Long-term Holter-ECG monitoring is recommended for patients with suspected arrhythmias, as they may be transient and missed on routine resting 12-lead ECG. Often, identification of short-term arrhythmic events is challenging in 24-72-hour recordings. Our recent clinical case series study on supraventricular arrhythmias revealed that cardiologists can rapidly analyze Holter-ECG recordings manually and accurately diagnose by observing a compressed rhythm representation via ECHOView color maps (medilog DARWIN2, Schiller AG, Switzerland). This study aims to show that pre-trained image recognition neural networks can be effectively tuned to use similar color maps to automatically classify atrial fibrillation (AF).
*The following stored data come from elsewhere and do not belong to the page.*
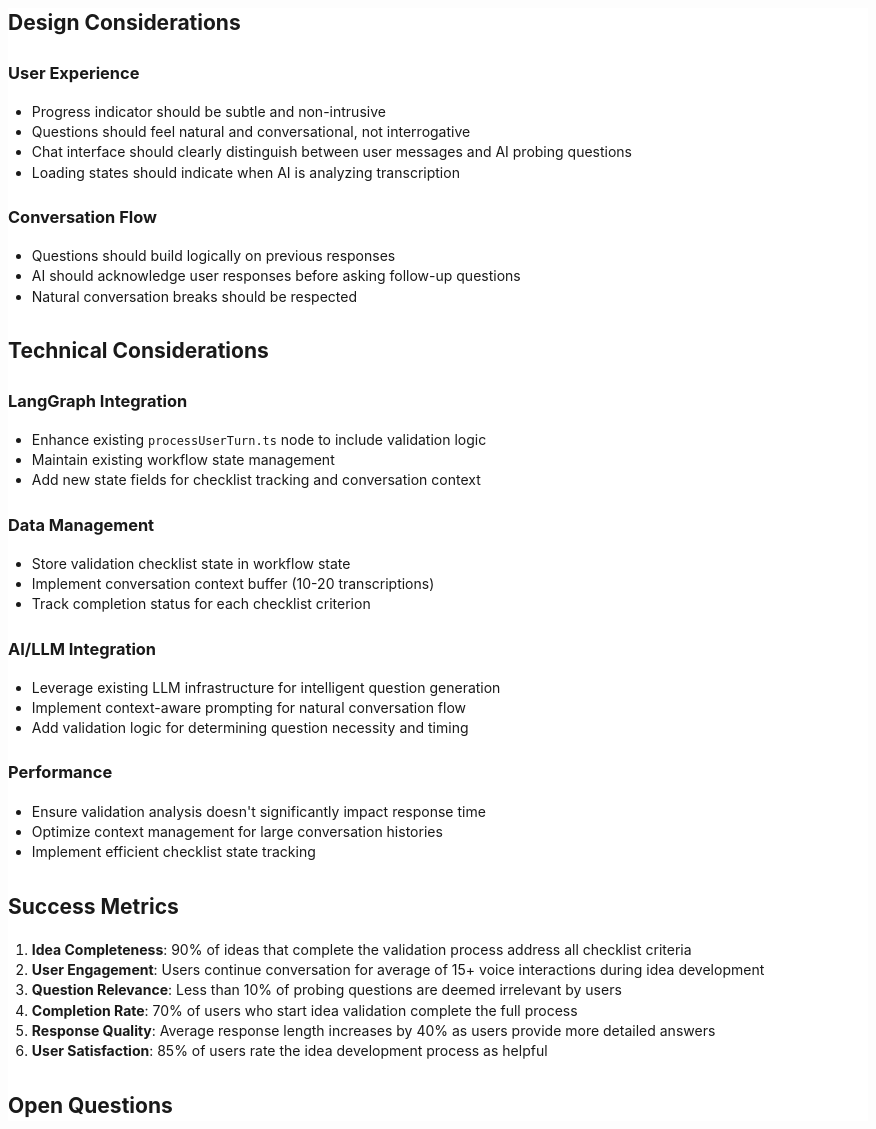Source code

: ## Design Considerations

### User Experience
- Progress indicator should be subtle and non-intrusive
- Questions should feel natural and conversational, not interrogative
- Chat interface should clearly distinguish between user messages and AI probing questions
- Loading states should indicate when AI is analyzing transcription

### Conversation Flow
- Questions should build logically on previous responses
- AI should acknowledge user responses before asking follow-up questions
- Natural conversation breaks should be respected

## Technical Considerations

### LangGraph Integration
- Enhance existing `processUserTurn.ts` node to include validation logic
- Maintain existing workflow state management
- Add new state fields for checklist tracking and conversation context

### Data Management
- Store validation checklist state in workflow state
- Implement conversation context buffer (10-20 transcriptions)
- Track completion status for each checklist criterion

### AI/LLM Integration
- Leverage existing LLM infrastructure for intelligent question generation
- Implement context-aware prompting for natural conversation flow
- Add validation logic for determining question necessity and timing

### Performance
- Ensure validation analysis doesn't significantly impact response time
- Optimize context management for large conversation histories
- Implement efficient checklist state tracking

## Success Metrics

1. **Idea Completeness**: 90% of ideas that complete the validation process address all checklist criteria
2. **User Engagement**: Users continue conversation for average of 15+ voice interactions during idea development
3. **Question Relevance**: Less than 10% of probing questions are deemed irrelevant by users
4. **Completion Rate**: 70% of users who start idea validation complete the full process
5. **Response Quality**: Average response length increases by 40% as users provide more detailed answers
6. **User Satisfaction**: 85% of users rate the idea development process as helpful

## Open Questions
Data were extracted from a recently published large ECG-Holter monitoring database with paroxysmal AF (IRIDIA-AF), including 167 records of 2-lead ECG sampled at 200 Hz, with duration of 1609-hours (AF) and 6690-hours (total). From each lead, we generated images of stacked color bars, transforming the ECG waveform amplitude of sequential heartbeats into a color code. The height (300-pixels) is defined by the heartbeat time-resolution (1500ms@200Hz); the width equals the number of heartbeats in the analysis episode (30-seconds), varying with heart rate. Rescaled images were used for network-based deep transfer learning of VGG16 model, where the 5-bottom convolutional layers were pre-trained in the source domain, while the 3-top dense layers were significantly reduced (128-128-1 neurons) and retrained with IRIDIA-AF for a binary classification (AF vs. non-AF). On 13,536 training and 6,624 validation images with equal AF/non-AF proportions, the VGG16-model presented true positive rate TPR (99.97% training, 97.16% validation), true negative rate TNR (100%, 97.83%), F1-score (99.99%, 97.49%), AUC (0.999, 0.994). Testing with full-length recordings of 10 independent patients (15,997 non-AF, 12,019 AF) presented TPR=98.76%, TPR=98.49%, F1-score=98.38%. Colormap images consisting stacked heartbeat amplitudes are an interpretable visual modality for pre-trained image classification networks that can be effectively used to automatically identify short AF episodes in Holter-ECG recordings.